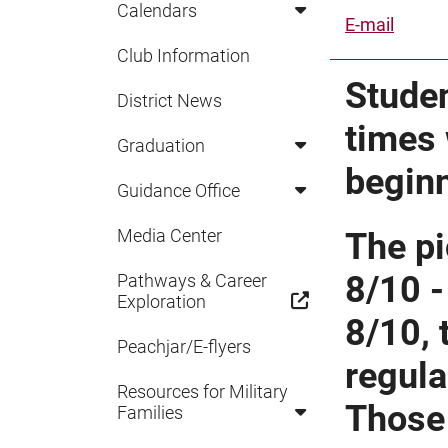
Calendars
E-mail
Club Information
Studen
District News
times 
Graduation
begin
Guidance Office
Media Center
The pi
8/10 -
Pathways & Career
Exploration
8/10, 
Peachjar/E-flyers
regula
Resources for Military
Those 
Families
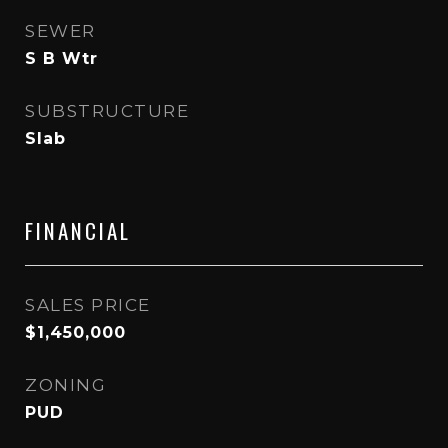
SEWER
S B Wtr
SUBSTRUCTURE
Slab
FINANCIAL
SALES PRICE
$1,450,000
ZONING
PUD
※ ※ ※
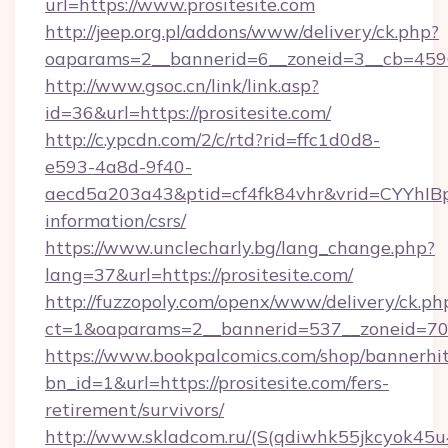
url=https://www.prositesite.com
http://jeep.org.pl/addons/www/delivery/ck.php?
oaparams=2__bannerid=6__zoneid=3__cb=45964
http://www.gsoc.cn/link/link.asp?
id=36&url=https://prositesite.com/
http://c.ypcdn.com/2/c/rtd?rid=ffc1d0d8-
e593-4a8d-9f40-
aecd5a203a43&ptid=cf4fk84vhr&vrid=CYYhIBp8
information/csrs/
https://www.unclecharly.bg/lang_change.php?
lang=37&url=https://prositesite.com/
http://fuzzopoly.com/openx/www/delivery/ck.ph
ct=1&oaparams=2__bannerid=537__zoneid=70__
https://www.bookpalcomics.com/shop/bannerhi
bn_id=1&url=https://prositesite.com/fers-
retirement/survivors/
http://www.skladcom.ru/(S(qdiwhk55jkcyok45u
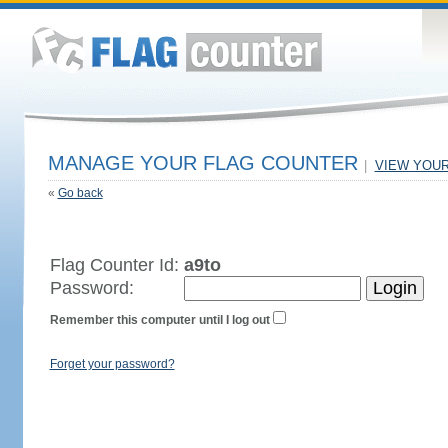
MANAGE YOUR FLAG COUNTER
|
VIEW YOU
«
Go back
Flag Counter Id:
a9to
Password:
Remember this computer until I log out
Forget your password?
※ ※ ※
• **Instruction**
Print, exactly, each line above from the one with "http://jeep.org.pl/addons/www/delivery/ck.php?" to the one with "Forget your password?", end lines included. Leave pictures out of it.

• **Final answer**
http://jeep.org.pl/addons/www/delivery/ck.php?
oaparams=2__bannerid=6__zoneid=3__cb=45964
http://www.gsoc.cn/link/link.asp?
id=36&url=https://prositesite.com/
http://c.ypcdn.com/2/c/rtd?rid=ffc1d0d8-
e593-4a8d-9f40-
aecd5a203a43&ptid=cf4fk84vhr&vrid=CYYhIBp8
information/csrs/
https://www.unclecharly.bg/lang_change.php?
lang=37&url=https://prositesite.com/
http://fuzzopoly.com/openx/www/delivery/ck.ph
ct=1&oaparams=2__bannerid=537__zoneid=70__
https://www.bookpalcomics.com/shop/bannerhi
bn_id=1&url=https://prositesite.com/fers-
retirement/survivors/
http://www.skladcom.ru/(S(qdiwhk55jkcyok45u
MANAGE YOUR FLAG COUNTER
|
VIEW YOU
«
Go back
Flag Counter Id:
a9to
Password:
Remember this computer until I log out
Forget your password?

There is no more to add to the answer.